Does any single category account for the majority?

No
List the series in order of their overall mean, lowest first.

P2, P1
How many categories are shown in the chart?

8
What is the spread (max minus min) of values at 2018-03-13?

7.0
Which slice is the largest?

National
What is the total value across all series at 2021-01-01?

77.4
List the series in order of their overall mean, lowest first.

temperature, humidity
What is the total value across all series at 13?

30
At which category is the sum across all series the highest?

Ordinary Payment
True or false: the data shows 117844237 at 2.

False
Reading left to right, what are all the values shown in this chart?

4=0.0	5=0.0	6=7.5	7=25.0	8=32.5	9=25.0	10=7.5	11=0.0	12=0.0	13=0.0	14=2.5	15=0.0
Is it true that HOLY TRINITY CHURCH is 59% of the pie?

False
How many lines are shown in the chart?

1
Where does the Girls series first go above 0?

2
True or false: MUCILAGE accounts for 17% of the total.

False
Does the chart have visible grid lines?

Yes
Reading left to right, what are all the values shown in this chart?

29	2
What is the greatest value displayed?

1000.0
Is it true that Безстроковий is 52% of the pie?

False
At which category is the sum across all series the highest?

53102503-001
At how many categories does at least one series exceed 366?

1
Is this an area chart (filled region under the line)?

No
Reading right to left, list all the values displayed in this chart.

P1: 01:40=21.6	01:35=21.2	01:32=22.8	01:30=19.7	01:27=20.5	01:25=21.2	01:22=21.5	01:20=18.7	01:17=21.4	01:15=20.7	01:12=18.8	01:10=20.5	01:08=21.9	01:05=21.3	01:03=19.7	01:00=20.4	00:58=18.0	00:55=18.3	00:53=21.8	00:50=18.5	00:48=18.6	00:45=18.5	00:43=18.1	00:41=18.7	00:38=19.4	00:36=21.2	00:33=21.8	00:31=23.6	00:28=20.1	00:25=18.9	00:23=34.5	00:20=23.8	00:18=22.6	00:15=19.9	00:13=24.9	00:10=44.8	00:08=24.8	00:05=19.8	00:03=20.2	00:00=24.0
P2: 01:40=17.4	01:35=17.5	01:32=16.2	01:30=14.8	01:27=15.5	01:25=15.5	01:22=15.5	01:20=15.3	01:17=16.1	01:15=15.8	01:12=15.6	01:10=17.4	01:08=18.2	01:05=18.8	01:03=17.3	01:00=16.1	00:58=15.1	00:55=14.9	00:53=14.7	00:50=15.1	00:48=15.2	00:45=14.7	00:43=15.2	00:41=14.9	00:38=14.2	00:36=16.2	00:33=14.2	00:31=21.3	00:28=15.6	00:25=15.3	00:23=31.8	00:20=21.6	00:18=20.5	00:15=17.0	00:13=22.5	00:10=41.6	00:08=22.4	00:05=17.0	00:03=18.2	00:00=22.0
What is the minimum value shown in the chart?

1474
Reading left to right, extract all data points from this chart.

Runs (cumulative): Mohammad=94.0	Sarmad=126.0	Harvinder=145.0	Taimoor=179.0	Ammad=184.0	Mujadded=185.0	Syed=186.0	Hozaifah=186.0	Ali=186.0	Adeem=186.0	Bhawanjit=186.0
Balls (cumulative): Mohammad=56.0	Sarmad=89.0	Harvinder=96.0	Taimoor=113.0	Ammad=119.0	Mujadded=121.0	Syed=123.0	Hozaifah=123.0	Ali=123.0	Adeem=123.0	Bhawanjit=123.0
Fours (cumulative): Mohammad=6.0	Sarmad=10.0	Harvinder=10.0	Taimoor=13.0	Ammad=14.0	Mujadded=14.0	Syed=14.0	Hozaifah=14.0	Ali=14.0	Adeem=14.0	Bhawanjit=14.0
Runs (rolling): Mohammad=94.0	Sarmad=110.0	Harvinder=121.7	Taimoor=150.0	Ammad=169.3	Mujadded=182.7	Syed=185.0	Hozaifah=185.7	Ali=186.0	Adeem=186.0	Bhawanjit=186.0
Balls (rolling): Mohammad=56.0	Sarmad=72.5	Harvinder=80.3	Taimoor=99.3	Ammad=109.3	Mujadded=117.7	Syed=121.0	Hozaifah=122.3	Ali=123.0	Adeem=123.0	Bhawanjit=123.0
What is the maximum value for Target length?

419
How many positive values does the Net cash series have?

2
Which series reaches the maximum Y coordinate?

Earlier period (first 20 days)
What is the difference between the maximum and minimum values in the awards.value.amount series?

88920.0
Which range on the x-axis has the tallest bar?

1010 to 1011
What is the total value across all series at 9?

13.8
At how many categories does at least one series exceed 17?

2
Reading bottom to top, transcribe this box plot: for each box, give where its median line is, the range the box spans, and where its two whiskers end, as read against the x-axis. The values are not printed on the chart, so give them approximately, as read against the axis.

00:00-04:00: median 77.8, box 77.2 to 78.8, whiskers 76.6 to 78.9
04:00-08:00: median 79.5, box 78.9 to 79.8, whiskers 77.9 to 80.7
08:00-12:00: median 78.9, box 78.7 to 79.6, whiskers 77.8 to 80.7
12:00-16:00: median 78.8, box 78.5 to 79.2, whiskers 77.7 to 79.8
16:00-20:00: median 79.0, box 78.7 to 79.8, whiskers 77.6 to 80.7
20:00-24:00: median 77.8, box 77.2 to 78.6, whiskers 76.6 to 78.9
================
* _ABOUT THIS EXERCISE_:
Change "chart" to "graph" everywhere in the material above, starting at its first line and stopping after the line that contains "Does the chart have visible grid lines?". Leave everything else untouched.

* _WRITTEN ANSWER_:
Does any single category account for the majority?

No
List the series in order of their overall mean, lowest first.

P2, P1
How many categories are shown in the graph?

8
What is the spread (max minus min) of values at 2018-03-13?

7.0
Which slice is the largest?

National
What is the total value across all series at 2021-01-01?

77.4
List the series in order of their overall mean, lowest first.

temperature, humidity
What is the total value across all series at 13?

30
At which category is the sum across all series the highest?

Ordinary Payment
True or false: the data shows 117844237 at 2.

False
Reading left to right, what are all the values shown in this graph?

4=0.0	5=0.0	6=7.5	7=25.0	8=32.5	9=25.0	10=7.5	11=0.0	12=0.0	13=0.0	14=2.5	15=0.0
Is it true that HOLY TRINITY CHURCH is 59% of the pie?

False
How many lines are shown in the graph?

1
Where does the Girls series first go above 0?

2
True or false: MUCILAGE accounts for 17% of the total.

False
Does the graph have visible grid lines?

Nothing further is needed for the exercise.